De volta à Segunda Guerra Mundial e à razão de ser deste texto, agradeço hoje (e sempre) a quem lutou para derrotar o nazismo. Lembro ainda os que tudo arriscaram para salvar outros seres humanos. Recordo, portanto, heróis como os diplomatas Aristides de Sousa Mendes, Carlos Sampaio Garrido e Alberto Teixeira Branquinho. Com o passar do tempo, é cada vez mais só nosso o dever de honrar a mensagem de esperança que a vida dos sobreviventes do Holocausto trouxe ao mundo.
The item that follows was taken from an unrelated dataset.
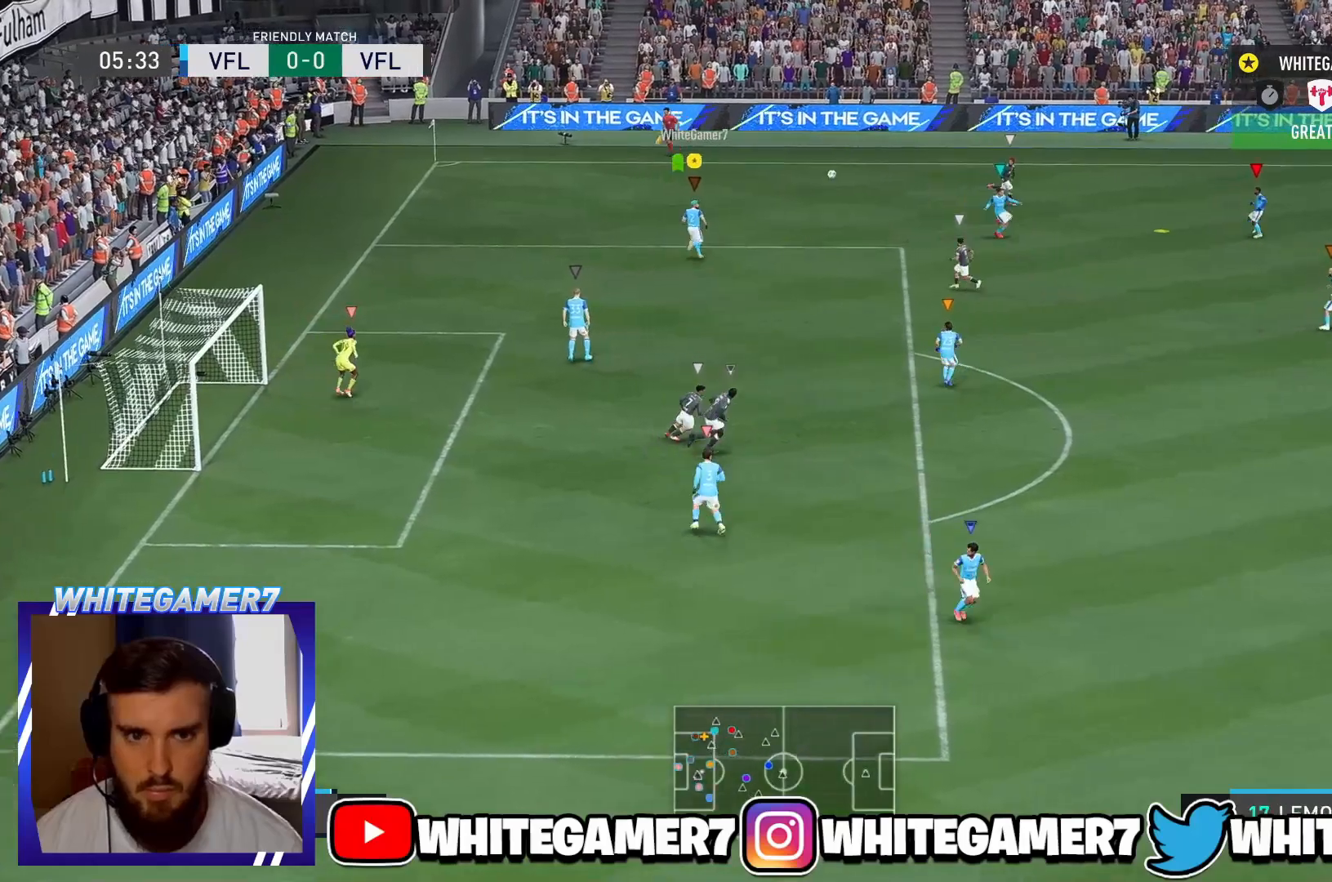
{"buttons": [], "left_stick": "right", "events": [[166, "left_stick", "right"]]}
Este último Domingo foi um dia para lembrar todas as pessoas que, nalgum momento, viram o mundo olhar para o lado ou a esquecer-se delas. No passado, a acção demasiado tardia custou milhões de vidas e deu-nos a conhecer uma maldade que espero que nunca regresse. Este último Domingo foi igualmente dia de rever “A Vida é Bela”, o filme de Roberto Benigni que nos faz acreditar que nunca seremos servos de ninguém e que transporta uma mensagem de esperança e de amor que, todos os dias, deve ser transmitida para evitar vítimas futuras.

 

2 Comments

  1. Marechal Saldanha says:

    O que escreve o ilustre Autor do texto é um pequeno retrato da maior tragédia da Europa em mais de três mil anos de brilhante História europeia – apesar das frequentes guerras civis(entre europeus). O principal responsável(dessa maior tragédia),o desiquilibrado Adolfo Hitler e a sua nociva acção – e foram demasiados os autores menores – provocou na Europa um trauma que a está a destruir(a Europa europeia) desde o fim da II Guerra Mundial. Note-se, porém, que a Europa entre 1914 a 1950 auto foi numa ruína generalizada, mesmo sem falar na Guerra Civil espanhola(1936-1939) e o famoso colapso da Bolsa de Nova Iorque a partir de 1929 – que ajudou o psico Hitler a subir ao Poder, com a sua SA e associados.